The records are given next. Repeat each one exactly.

--

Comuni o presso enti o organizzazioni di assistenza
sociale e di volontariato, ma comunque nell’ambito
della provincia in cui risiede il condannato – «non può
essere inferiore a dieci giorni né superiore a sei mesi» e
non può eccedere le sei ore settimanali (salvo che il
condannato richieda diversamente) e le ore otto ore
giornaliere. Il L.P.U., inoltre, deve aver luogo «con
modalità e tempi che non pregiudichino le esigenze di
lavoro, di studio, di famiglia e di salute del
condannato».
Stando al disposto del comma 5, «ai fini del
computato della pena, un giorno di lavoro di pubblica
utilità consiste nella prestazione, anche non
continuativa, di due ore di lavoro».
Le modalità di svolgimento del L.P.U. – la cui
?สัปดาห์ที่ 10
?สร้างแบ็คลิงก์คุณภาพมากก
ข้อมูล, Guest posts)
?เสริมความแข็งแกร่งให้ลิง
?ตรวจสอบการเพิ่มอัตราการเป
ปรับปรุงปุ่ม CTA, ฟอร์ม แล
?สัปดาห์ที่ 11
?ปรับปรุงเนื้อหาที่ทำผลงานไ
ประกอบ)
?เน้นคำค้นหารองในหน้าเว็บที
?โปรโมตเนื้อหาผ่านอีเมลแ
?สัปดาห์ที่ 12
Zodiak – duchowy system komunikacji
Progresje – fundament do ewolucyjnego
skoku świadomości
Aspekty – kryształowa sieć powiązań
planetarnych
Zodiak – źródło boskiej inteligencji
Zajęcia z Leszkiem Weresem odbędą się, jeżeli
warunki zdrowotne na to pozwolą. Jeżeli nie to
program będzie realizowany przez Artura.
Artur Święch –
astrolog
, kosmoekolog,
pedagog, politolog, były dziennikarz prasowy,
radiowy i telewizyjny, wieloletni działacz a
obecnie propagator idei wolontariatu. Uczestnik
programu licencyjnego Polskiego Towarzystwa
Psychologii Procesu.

--

__Exercise answer__.
Comuni o presso enti o organizzazioni di assistenza
sociale e di volontariato, ma comunque nell’ambito
della provincia in cui risiede il condannato – «non può
essere inferiore a dieci giorni né superiore a sei mesi» e
non può eccedere le sei ore settimanali (salvo che il
condannato richieda diversamente) e le ore otto ore
giornaliere. Il L.P.U., inoltre, deve aver luogo «con
modalità e tempi che non pregiudichino le esigenze di
lavoro, di studio, di famiglia e di salute del
condannato».
Stando al disposto del comma 5, «ai fini del
computato della pena, un giorno di lavoro di pubblica
utilità consiste nella prestazione, anche non
continuativa, di due ore di lavoro».
Le modalità di svolgimento del L.P.U. – la cui
?สัปดาห์ที่ 10
?สร้างแบ็คลิงก์คุณภาพมากก
ข้อมูล, Guest posts)
?เสริมความแข็งแกร่งให้ลิง
?ตรวจสอบการเพิ่มอัตราการเป
ปรับปรุงปุ่ม CTA, ฟอร์ม แล
?สัปดาห์ที่ 11
?ปรับปรุงเนื้อหาที่ทำผลงานไ
ประกอบ)
?เน้นคำค้นหารองในหน้าเว็บที
?โปรโมตเนื้อหาผ่านอีเมลแ
?สัปดาห์ที่ 12
Zodiak – duchowy system komunikacji
Progresje – fundament do ewolucyjnego
skoku świadomości
Aspekty – kryształowa sieć powiązań
planetarnych
Zodiak – źródło boskiej inteligencji
Zajęcia z Leszkiem Weresem odbędą się, jeżeli
warunki zdrowotne na to pozwolą. Jeżeli nie to
program będzie realizowany przez Artura.
Artur Święch –
astrolog
, kosmoekolog,
pedagog, politolog, były dziennikarz prasowy,
radiowy i telewizyjny, wieloletni działacz a
obecnie propagator idei wolontariatu. Uczestnik
programu licencyjnego Polskiego Towarzystwa
Psychologii Procesu.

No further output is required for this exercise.